Par ailleurs, "les dentistes ont un tiers de leur activité qui consiste à faire de la prothèse dentaire, ce qui représente deux-tiers de leurs revenus. Les deux-tiers restant sont des soins conservateurs et représentent un tiers de leurs revenus", explique Etienne Caniard.
"Le gros risque, c'est d'accentuer cette segmentation au profit des prothèses et au détriment des soins conservateurs et de la prévention", juge-t-il.

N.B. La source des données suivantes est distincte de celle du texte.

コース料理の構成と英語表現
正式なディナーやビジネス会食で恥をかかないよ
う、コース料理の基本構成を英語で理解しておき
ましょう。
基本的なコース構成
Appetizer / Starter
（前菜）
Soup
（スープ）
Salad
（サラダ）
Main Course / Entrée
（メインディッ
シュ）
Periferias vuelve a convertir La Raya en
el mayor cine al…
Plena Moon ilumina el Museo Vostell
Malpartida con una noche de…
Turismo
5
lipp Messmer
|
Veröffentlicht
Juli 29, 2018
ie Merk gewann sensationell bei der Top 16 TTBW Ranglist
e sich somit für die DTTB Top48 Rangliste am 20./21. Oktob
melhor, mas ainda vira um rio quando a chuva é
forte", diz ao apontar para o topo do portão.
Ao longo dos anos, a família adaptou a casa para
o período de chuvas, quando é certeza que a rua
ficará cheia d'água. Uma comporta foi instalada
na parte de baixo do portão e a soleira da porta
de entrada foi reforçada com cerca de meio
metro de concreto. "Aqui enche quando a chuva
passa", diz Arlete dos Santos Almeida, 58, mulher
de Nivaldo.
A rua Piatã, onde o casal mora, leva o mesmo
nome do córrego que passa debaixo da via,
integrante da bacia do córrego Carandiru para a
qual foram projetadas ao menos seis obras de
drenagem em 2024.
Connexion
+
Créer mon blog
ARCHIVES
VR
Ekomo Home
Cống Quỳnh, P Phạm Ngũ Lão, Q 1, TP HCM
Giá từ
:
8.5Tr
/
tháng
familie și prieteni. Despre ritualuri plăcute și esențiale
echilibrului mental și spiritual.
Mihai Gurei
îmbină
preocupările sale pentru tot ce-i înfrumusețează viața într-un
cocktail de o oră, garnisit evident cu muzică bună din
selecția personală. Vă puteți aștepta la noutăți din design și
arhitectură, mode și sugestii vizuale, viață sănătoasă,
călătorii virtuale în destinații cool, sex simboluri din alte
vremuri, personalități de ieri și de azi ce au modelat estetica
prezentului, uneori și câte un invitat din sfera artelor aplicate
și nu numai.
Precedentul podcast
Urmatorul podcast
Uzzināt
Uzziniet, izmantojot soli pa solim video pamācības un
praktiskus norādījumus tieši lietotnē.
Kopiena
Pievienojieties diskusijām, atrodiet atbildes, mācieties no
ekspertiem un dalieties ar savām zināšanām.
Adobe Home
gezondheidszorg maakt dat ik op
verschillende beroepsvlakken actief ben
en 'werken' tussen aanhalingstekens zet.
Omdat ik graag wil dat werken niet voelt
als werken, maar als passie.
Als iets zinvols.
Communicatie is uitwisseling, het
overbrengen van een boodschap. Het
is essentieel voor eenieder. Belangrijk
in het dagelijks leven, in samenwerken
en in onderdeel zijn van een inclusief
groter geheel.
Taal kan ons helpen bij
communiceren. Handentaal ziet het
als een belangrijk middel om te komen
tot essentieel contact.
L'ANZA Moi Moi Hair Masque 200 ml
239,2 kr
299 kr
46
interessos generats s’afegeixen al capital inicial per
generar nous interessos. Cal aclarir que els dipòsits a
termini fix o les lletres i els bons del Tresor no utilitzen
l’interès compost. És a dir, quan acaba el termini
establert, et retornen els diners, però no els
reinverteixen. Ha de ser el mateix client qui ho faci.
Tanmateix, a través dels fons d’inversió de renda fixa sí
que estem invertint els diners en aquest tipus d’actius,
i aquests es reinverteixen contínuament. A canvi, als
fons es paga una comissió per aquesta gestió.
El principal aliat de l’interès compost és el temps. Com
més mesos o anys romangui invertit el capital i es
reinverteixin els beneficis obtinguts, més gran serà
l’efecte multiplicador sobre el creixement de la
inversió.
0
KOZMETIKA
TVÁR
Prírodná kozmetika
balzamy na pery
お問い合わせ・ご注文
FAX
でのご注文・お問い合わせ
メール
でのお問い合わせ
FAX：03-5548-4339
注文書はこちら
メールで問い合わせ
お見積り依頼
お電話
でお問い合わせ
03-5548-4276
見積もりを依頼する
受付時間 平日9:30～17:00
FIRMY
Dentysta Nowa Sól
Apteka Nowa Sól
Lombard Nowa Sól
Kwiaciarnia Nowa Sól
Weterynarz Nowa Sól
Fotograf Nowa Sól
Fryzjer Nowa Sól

Or, "s'il n'y a pas d'engagements sur les prothèses, l'assurance maladie ne fera pas d'efforts sur les soins conservateurs, c'est du donnant-donnant", selon M. L'Herron.
"Les tarifs des soins conservateurs en France sont de moitié voire du tiers moins élevés que dans le reste de l'Europe", déplore Jean-François Chabenat, président de la FSDL (fédération des syndicats dentaires libéraux).
Un plombage coûte 40 euros en France contre 155 euros en Allemagne et 200 au Royaume-Uni, souligne M. L'Herron.
"Nous réclamons au moins 200 millions d'euros de revalorisation, en dessous, c'est rien du tout" ajoute-t-il.
Les syndicats souhaitent par ailleurs obtenir, comme les médecins, une augmentation de la consultation à 23 euros, contre 21 actuellement.
Cette ultime séance paraît donc compliquée, d'autant plus que l'un des syndicats, l'UJCD (Union des jeunes chirurgiens dentistes), a claqué la porte des négociations à l'issue d'une précédente réunion, jugeant les propositions insuffisantes et dénonçant une "énième tentative de replâtrage qui ne satisfait personne".